Sim, todos nós fomos ingénuos. Os poucos de hoje
não apareceram na primeira marcha porque marchamos de nenhum lugar para lugar
nenhum. Assim que puderam, mudaram os rumos justamente para onde queriam.
Relato tudo isso porque realmente não sai da minha
cabeça. O som seco da pedra batendo no pescoço. O som da madeira cedendo ao
chutes. O barulho das bombas de gás. O gás queimando garganta e olhos...
Uma pena que tenha terminado assim uma marcha com
quase 20 mil pessoas pacíficas. Uma marcha absolutamente calma, cheia de jovens
risonhos e felizes por estar ali. Uma marcha onde vimos uma senhora idosa
balançando a bandeira do Brasil e resolvemos cantar o Hino Nacional em sua
homenagem. E não foram poucas as vezes em que os pelos do braço se arrepiaram
ou as lágrimas tentaram brotar, tanta era a emoção de ver aquilo acontecer.
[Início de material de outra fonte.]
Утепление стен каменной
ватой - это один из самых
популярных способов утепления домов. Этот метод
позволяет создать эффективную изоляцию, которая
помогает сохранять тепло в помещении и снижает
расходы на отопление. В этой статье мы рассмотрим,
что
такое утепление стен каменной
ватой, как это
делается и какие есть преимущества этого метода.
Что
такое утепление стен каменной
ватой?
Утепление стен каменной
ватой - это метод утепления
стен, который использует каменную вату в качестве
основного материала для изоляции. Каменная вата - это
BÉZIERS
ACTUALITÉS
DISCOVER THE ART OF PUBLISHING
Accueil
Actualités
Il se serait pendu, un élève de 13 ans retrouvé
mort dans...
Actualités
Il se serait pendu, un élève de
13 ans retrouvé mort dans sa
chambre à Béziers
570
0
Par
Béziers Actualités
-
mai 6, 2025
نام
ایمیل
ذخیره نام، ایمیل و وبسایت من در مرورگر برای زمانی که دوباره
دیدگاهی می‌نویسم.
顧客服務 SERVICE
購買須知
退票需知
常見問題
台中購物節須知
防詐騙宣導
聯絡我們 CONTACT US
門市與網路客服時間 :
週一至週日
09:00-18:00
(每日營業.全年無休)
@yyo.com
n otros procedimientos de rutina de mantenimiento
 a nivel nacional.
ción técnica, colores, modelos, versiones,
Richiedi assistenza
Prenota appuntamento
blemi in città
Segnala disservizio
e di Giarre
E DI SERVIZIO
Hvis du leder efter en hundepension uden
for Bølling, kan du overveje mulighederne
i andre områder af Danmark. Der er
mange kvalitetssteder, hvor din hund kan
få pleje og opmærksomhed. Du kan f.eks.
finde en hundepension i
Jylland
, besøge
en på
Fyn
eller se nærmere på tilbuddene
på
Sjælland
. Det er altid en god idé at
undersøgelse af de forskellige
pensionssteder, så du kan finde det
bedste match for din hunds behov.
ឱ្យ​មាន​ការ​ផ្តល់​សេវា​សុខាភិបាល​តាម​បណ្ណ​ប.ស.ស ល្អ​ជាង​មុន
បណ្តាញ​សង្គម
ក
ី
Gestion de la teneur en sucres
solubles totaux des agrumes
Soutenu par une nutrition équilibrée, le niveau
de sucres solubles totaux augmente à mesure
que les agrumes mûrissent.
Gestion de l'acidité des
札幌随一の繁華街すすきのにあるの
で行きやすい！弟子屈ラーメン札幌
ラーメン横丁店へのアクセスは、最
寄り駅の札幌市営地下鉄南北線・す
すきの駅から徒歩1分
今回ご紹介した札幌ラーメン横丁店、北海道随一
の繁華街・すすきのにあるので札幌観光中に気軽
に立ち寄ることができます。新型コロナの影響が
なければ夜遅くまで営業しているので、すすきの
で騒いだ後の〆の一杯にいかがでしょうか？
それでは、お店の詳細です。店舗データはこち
Podíamos esperar, mas não quisemos esperar.
2 comentários:
Ah...Fernandel; fica a lição, não da ingenuidade, meu querido conterrâneo, mas sim da coragem; esta a de ousar trilhar um novo caminho para a querida Belém. O "acordar" da nossa boa gente é possível, muitos viram como ele foi tão lindo e estimulante à participação popular.
Quanto aos vândalos e aos que em nome de partido fazem esse jogo sujeira, lamentamos.
Não estou em Belém, mas acompanhei a movimentação dos preparativos pelas redes sociais e sonhei junto, mesmo tão distante geograficamente; o mal se destruirá ao ver a nossa gente ordeira seguindo na direção contrária, especialmente nas urnas. Ânimo, Fernando; a luta cidadã é para os fortes e ordeiros.
Recebas aí o meu abraço e a minha torcida em direção aos bons tempos que sopram em Belém; se te servir de consolo, saibas que aqui em Curitiba, apesar da manifestação pacífica, um grupo de vândalos manchou a trilha de propósitos da multidão ordeira.
Tenho orgulho de ser Paraense e Brasileira e fico feliz de ver que existem muitas pessoas ingênuas como vc e eu que acreditam no povo e num futuro melhor para todos..Avante!